À Bandol, l’île de Bendor se prépare à renaître en palace
- petitprincebandol
- 26 févr.
- 3 min de lecture

Il est un peu plus de 9 heures, ce 11 février, au théâtre Jules-Verne de Bandol. Dans le hall, une file dense et impatiente s’étire jusqu’à l’extérieur. CV à la main, 450 candidats attendent leur tour. Tous espèrent décrocher un poste sur l’île de Bendor, où le groupe hôtelier Zannier Hotels s’apprête à ouvrir, le 1er mai prochain, un établissement cinq étoiles inédit sur la Côte varoise.
À la manœuvre, Emmanuel Blanchemanche. Recruté il y a un an pour piloter cette ouverture stratégique, le directeur général ne cache pas son enthousiasme :« Nous affichons déjà 50 % de taux de remplissage pour le 1er mai, jour de l’ouverture. Et trois privatisations complètes de l’île sont d’ores et déjà réservées. »
Une île varoise dans la galaxie du luxe international
Propriété du groupe Paul Ricard, l’île de Bendor rejoint désormais un portefeuille d’adresses prestigieuses : Megève, la Namibie, le Cambodge, le Vietnam… et désormais Bandol. Une destination provençale appelée à rayonner à l’international.
Habitué aux ouvertures d’hôtels haut de gamme — il est notamment passé par l’hôtel des Roches Blanches à Cassis — Emmanuel Blanchemanche connaît la mécanique :« Il faut être présent bien en amont. Commercialisation, communication, recrutement… tout se joue avant le premier client. »
Sur l’île, une trentaine de cadres sont déjà à pied d’œuvre.
250 postes à pourvoir, une philosophie à transmettre
De l’entretien des espaces verts au service en salle, du personnel de chambre aux professionnels du spa, près de 250 postes sont à pourvoir pour cette première saison.
Particularité : chaque recrutement passe par le directeur général lui-même.
« Je veux m’assurer que les candidats comprennent ce que nous voulons faire ici. Le luxe aujourd’hui n’est plus le bling-bling. Les clients recherchent l’authenticité. Et ce qui fait la différence, c’est l’humain. »
La journée de recrutement, organisée avec la mairie de Bandol, la Mission locale et France Travail, a nécessité des renforts venus directement de l’île pour faire face à l’affluence.
Les contrats — 220 CDD et 30 CDI — débuteront le 1er avril, avec un mois de formation avant l’ouverture.

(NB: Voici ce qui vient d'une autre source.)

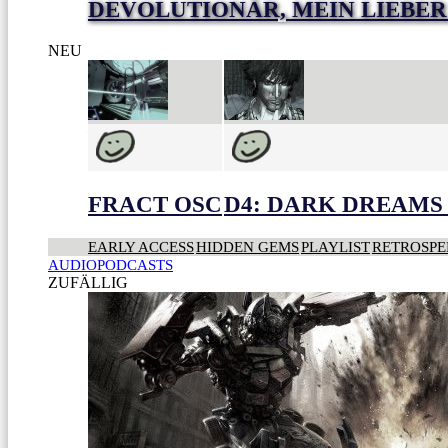
DEVOLUTIONÄR, MEIN LIEBER
NEU
FRACT OSC
D4: DARK DREAMS 
EARLY ACCESS
HIDDEN GEMS
PLAYLIST
RETROSPE
AUDIOPODCASTS
ZUFÄLLIG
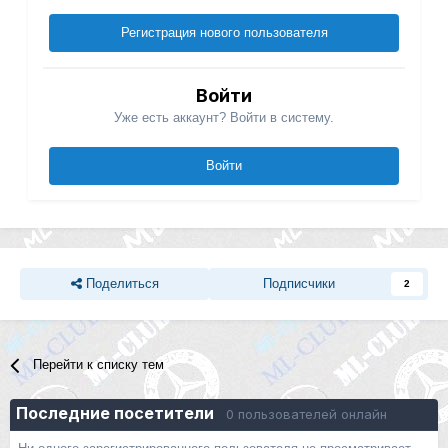
Регистрация нового пользователя
Войти
Уже есть аккаунт? Войти в систему.
Войти
Поделиться
Подписчики
2
Перейти к списку тем
Последние посетители
0 пользователей онлайн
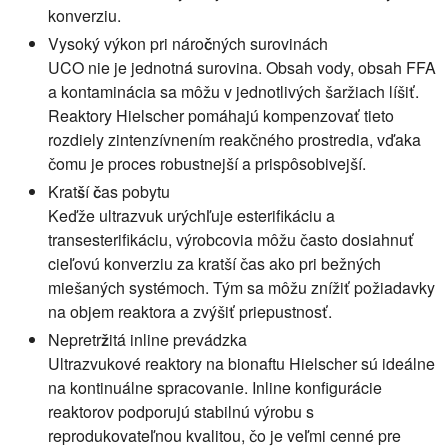
konverziu.
Vysoký výkon pri náročných surovinách
UCO nie je jednotná surovina. Obsah vody, obsah FFA
a kontaminácia sa môžu v jednotlivých šaržiach líšiť.
Reaktory Hielscher pomáhajú kompenzovať tieto
rozdiely zintenzívnením reakčného prostredia, vďaka
čomu je proces robustnejší a prispôsobivejší.
Kratší čas pobytu
Keďže ultrazvuk urýchľuje esterifikáciu a
transesterifikáciu, výrobcovia môžu často dosiahnuť
cieľovú konverziu za kratší čas ako pri bežných
miešaných systémoch. Tým sa môžu znížiť požiadavky
na objem reaktora a zvýšiť priepustnosť.
Nepretržitá inline prevádzka
Ultrazvukové reaktory na bionaftu Hielscher sú ideálne
na kontinuálne spracovanie. Inline konfigurácie
reaktorov podporujú stabilnú výrobu s
reprodukovateľnou kvalitou, čo je veľmi cenné pre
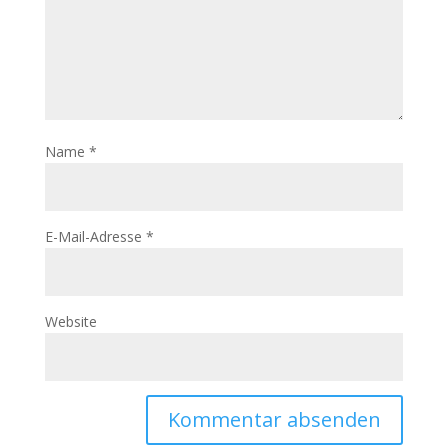
Name
*
E-Mail-Adresse
*
Website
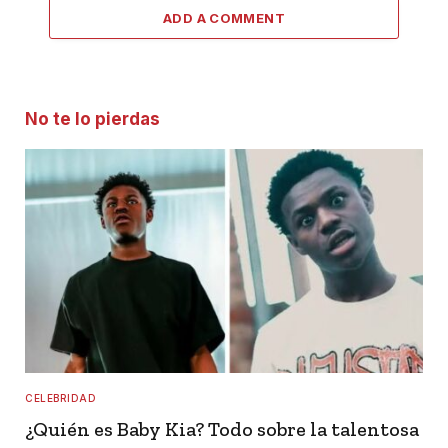
ADD A COMMENT
No te lo pierdas
CELEBRIDAD
¿Quién es Baby Kia? Todo sobre la talentosa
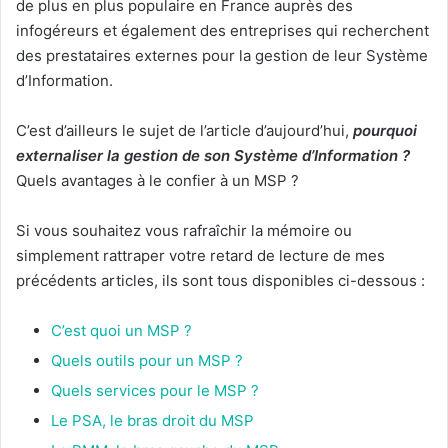
de plus en plus populaire en France auprès des
infogéreurs et également des entreprises qui recherchent
des prestataires externes pour la gestion de leur Système
d’Information.
C’est d’ailleurs le sujet de l’article d’aujourd’hui,
pourquoi
externaliser la gestion de son Système d’Information ?
Quels avantages à le confier à un MSP ?
Si vous souhaitez vous rafraîchir la mémoire ou
simplement rattraper votre retard de lecture de mes
précédents articles, ils sont tous disponibles ci-dessous :
C’est quoi un MSP ?
Quels outils pour un MSP ?
Quels services pour le MSP ?
Le PSA, le bras droit du MSP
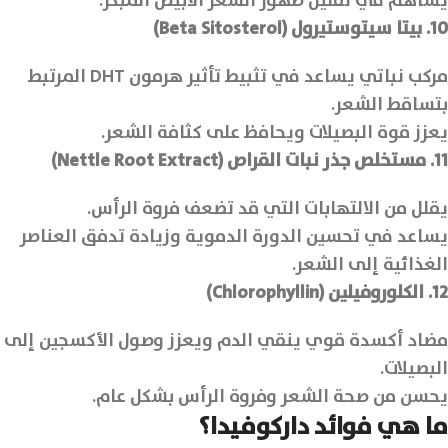
يساهم في تقليل ظهور الشعر الأبيض المبكر.
10. بيتا سيتوستيرول (Beta Sitosterol)
مركب نباتي يساعد في تثبيط تأثير هرمون DHT المرتبط
بتساقط الشعر.
يعزز قوة البصيلات ويحافظ على كثافة الشعر.
11. مستخلص جذر نبات القراص (Nettle Root Extract)
يقلل من الالتهابات التي قد تضعف فروة الرأس.
يساعد في تحسين الدورة الدموية وزيادة تدفق العناصر
الغذائية إلى الشعر.
12. الكلوروفيلين (Chlorophyllin)
مضاد أكسدة قوي ينقي الدم ويعزز وصول الأكسجين إلى
البصيلات.
يحسن من صحة الشعر وفروة الرأس بشكل عام.
ما هي فوائد داركوفيدا؟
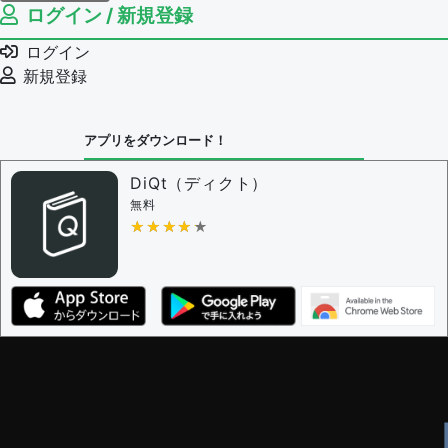
ログイン / 新規登録
例文の編集権限を持つユーザー -
すべてのユーザー
例文の削除を審査する
ログイン
審査に対する投票権限を持つユーザー -
編集者
新規登録
決定に必要な投票数 -
1
問題の編集設定
アプリをダウンロード！
問題の編集権限を持つユーザー -
すべてのユーザー
審査に対する投票権限を持つユーザー -
編集者
DiQt（ディクト）
決定に必要な投票数 -
1
無料
★★★★★
★★★★★
編集ガイドライン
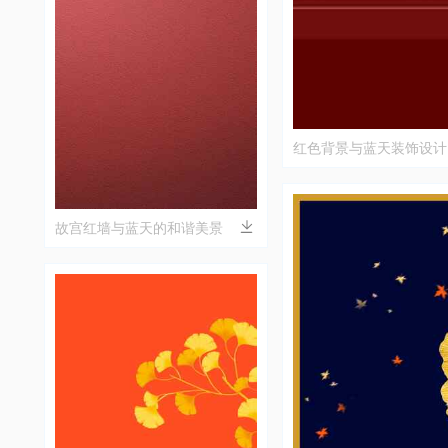
红色背景与蓝天装饰设计
故宫红墙与蓝天的和谐美景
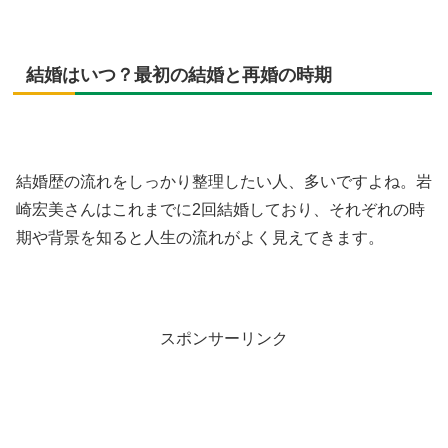
結婚はいつ？最初の結婚と再婚の時期
結婚歴の流れをしっかり整理したい人、多いですよね。岩
崎宏美さんはこれまでに2回結婚しており、それぞれの時
期や背景を知ると人生の流れがよく見えてきます。
スポンサーリンク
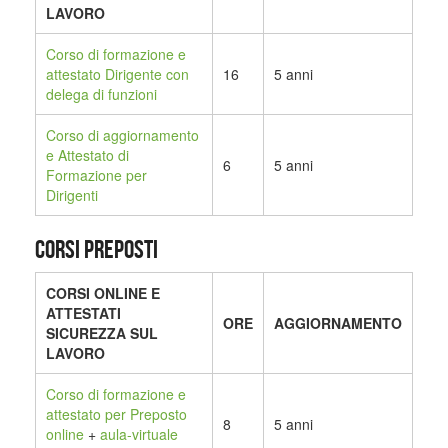
LAVORO
Corso di formazione e
attestato Dirigente con
16
5 anni
delega di funzioni
Corso di aggiornamento
e Attestato di
6
5 anni
Formazione per
Dirigenti
CORSI PREPOSTI
CORSI ONLINE E
ATTESTATI
ORE
AGGIORNAMENTO
SICUREZZA SUL
LAVORO
Corso di formazione e
attestato per Preposto
8
5 anni
online
+
aula-virtuale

La navette maritime sera prise en charge, avec un dernier retour à 1 h 30 du matin, et quelques logements sont prévus pour les postes aux horaires les plus matinaux.
Trois styles, 93 chambres, et un spa comme pièce maîtresse
Le futur établissement se décline en trois atmosphères distinctes :
Deux hôtels de 49 et 39 chambres
Cinq maisons madragues
Au total, 93 chambres, proposées entre 500 et 5 000 euros la nuit selon la période et la catégorie.

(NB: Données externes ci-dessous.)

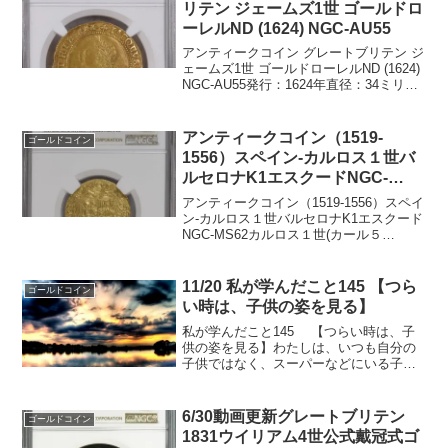
リテン ジェームズ1世 ゴールドロ
ーレルND (1624) NGC-AU55
アンティークコイン グレートブリテン ジ
ェームズ1世 ゴールドローレルND (1624)
NGC-AU55発行：1624年直径：34ミリ重
量：9.08gグレード：AU55NGC社鑑定コ
インは全部で7枚AU55はトップ2グレード
残存2枚です。...
アンティークコイン（1519-
ゴールドコイン
1556）スペイン-カルロス１世バ
ルセロナK1エスクードNGC-
MS62
アンティークコイン（1519-1556）スペイ
ン-カルロス１世バルセロナK1エスクード
NGC-MS62カルロス１世(カール５
世)1519-1556年重量3.3834グラム品位
91.67％金発行枚数 不明NGC社鑑定枚数
2枚、トップグレードで...
11/20 私が学んだこと145 【つら
ゴールドコイン
い時は、子供の姿を見る】
私が学んだこと145 【つらい時は、子
供の姿を見る】わたしは、いつも自分の
子供ではなく、スーパーなどにいる子供
達を見ています。小さいころは、心の底
から笑い、ケンカして泣き、ダダをこ
ね、スカット寝ている姿を見て、あれが
6/30動画更新グレートブリテン
ゴールドコイン
自分を生きるということ...
1831ウイリアム4世公式戴冠式ゴ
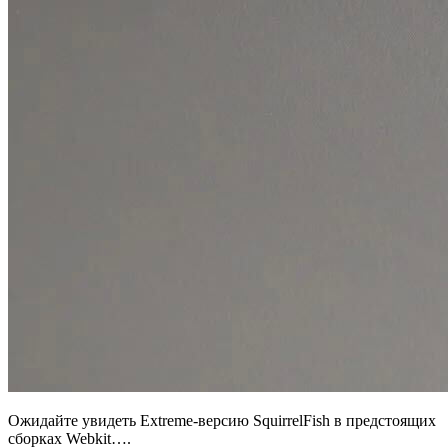
Ожидайте увидеть Extreme-версию SquirrelFish в предстоящих
сборках Webkit….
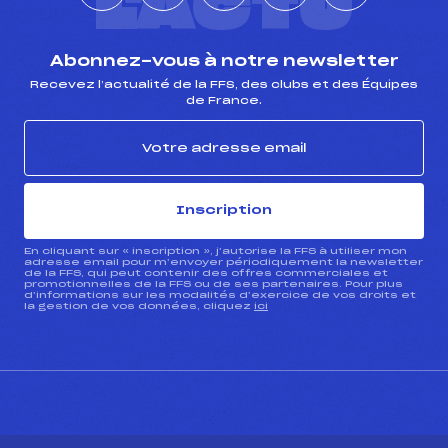
L'ACTU
Abonnez-vous à notre newsletter
Recevez l’actualité de la FFS, des clubs et des Équipes
de France.
Inscription
En cliquant sur « inscription », j’autorise la FFS à utiliser mon
adresse email pour m’envoyer périodiquement la newsletter
de la FFS, qui peut contenir des offres commerciales et
promotionnelles de la FFS ou de ses partenaires. Pour plus
d’informations sur les modalités d’exercice de vos droits et
la gestion de vos données, cliquez
ici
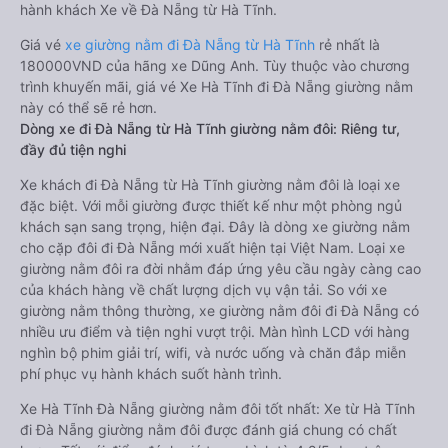
hành khách Xe về Đà Nẵng từ Hà Tĩnh.
Giá vé
xe giường nằm đi Đà Nẵng từ Hà Tĩnh
rẻ nhất là
180000VND của hãng xe Dũng Anh. Tùy thuộc vào chương
trình khuyến mãi, giá vé Xe Hà Tĩnh đi Đà Nẵng giường nằm
này có thể sẽ rẻ hơn.
Dòng xe đi Đà Nẵng từ Hà Tĩnh giường nằm đôi: Riêng tư,
đầy đủ tiện nghi
Xe khách đi Đà Nẵng từ Hà Tĩnh giường nằm đôi là loại xe
đặc biệt. Với mỗi giường được thiết kế như một phòng ngủ
khách sạn sang trọng, hiện đại. Đây là dòng xe giường nằm
cho cặp đôi đi Đà Nẵng mới xuất hiện tại Việt Nam. Loại xe
giường nằm đôi ra đời nhằm đáp ứng yêu cầu ngày càng cao
của khách hàng về chất lượng dịch vụ vận tải. So với xe
giường nằm thông thường, xe giường nằm đôi đi Đà Nẵng có
nhiều ưu điểm và tiện nghi vượt trội. Màn hình LCD với hàng
nghìn bộ phim giải trí, wifi, và nước uống và chăn đắp miễn
phí phục vụ hành khách suốt hành trình.
Xe Hà Tĩnh Đà Nẵng giường nằm đôi tốt nhất: Xe từ Hà Tĩnh
đi Đà Nẵng giường nằm đôi được đánh giá chung có chất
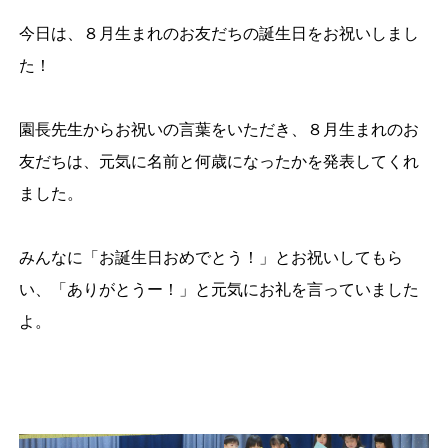
今日は、８月生まれのお友だちの誕生日をお祝いしまし
た！
園長先生からお祝いの言葉をいただき、８月生まれのお
友だちは、元気に名前と何歳になったかを発表してくれ
ました。
みんなに「お誕生日おめでとう！」とお祝いしてもら
い、「ありがとうー！」と元気にお礼を言っていました
よ。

Quatre restaurants, trois bars, une « place des artisans » et surtout un spa de 1 200 m² — ouvert aussi aux non-résidents — constituent le cœur de l’expérience. Des “wellness managers” y proposeront un véritable diagnostic bien-être personnalisé.
Car à Bendor, le spa est pensé comme le poumon économique du projet.

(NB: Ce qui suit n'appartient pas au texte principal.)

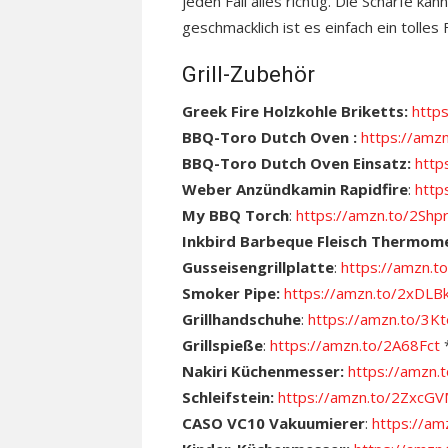
jeden Fall alles richtig. Die Schärfe k
geschmacklich ist es einfach ein tolles 
Grill-Zubehör
Greek Fire Holzkohle Briketts:
http
BBQ-Toro Dutch Oven :
https://amz
BBQ-Toro Dutch Oven Einsatz:
http
Weber Anzündkamin Rapidfire
:
http
My BBQ Torch
:
https://amzn.to/2Shp
Inkbird Barbeque Fleisch Thermom
Gusseisengrillplatte
:
https://amzn
Smoker Pipe:
https://amzn.to/2xDLB
Grillhandschuhe
:
https://amzn.to/3
Grillspieße
:
https://amzn.to/2A68Fct
Nakiri Küchenmesser:
https://amzn
Schleifstein:
https://amzn.to/2ZxcG
CASO VC10 Vakuumierer
:
https://a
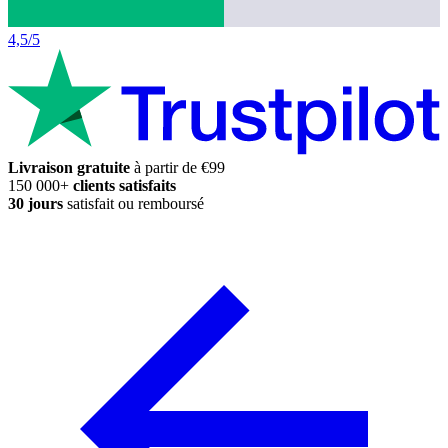
4,5/5
Livraison gratuite
à partir de €99
150 000+
clients satisfaits
30 jours
satisfait ou remboursé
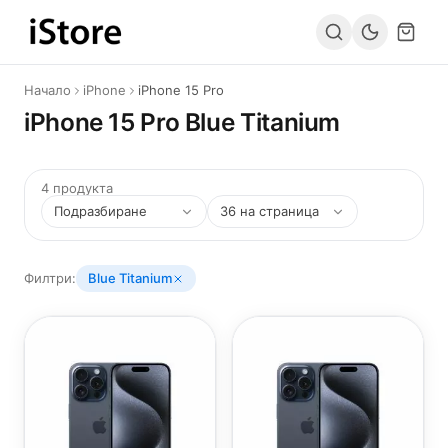
Към съдържанието
Начало
iPhone
iPhone 15 Pro
iPhone 15 Pro Blue Titanium
4 продукта
Филтри:
Blue Titanium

Une expérience provençale assumée
Au-delà du luxe, Zannier mise sur une immersion locale : parler français à l’hôtel, jouer à la pétanque, valoriser les savoir-faire régionaux. L’« expérience provençale en bord de mer » devient un axe stratégique.
L’établissement est déjà référencé par Virtuoso, le réseau international d’agences de voyages de luxe, preuve de son positionnement haut de gamme.
Dernière ligne droite avant l’ouverture
Après cinq années de travaux, la livraison du site est attendue mi-mars. L’ouverture officielle est programmée pour le 1er mai. La saison s’étendra jusqu’à fin octobre, avant un élargissement d’activité envisagé dès l’année suivante.
Sur le quai, face à l’île encore en chantier, les bateaux de navette passent régulièrement. Dans quelques semaines, ils transporteront non plus des ouvriers… mais les premiers clients d’un nouveau chapitre pour Bendor.
L’île s’apprête à retrouver sa lumière.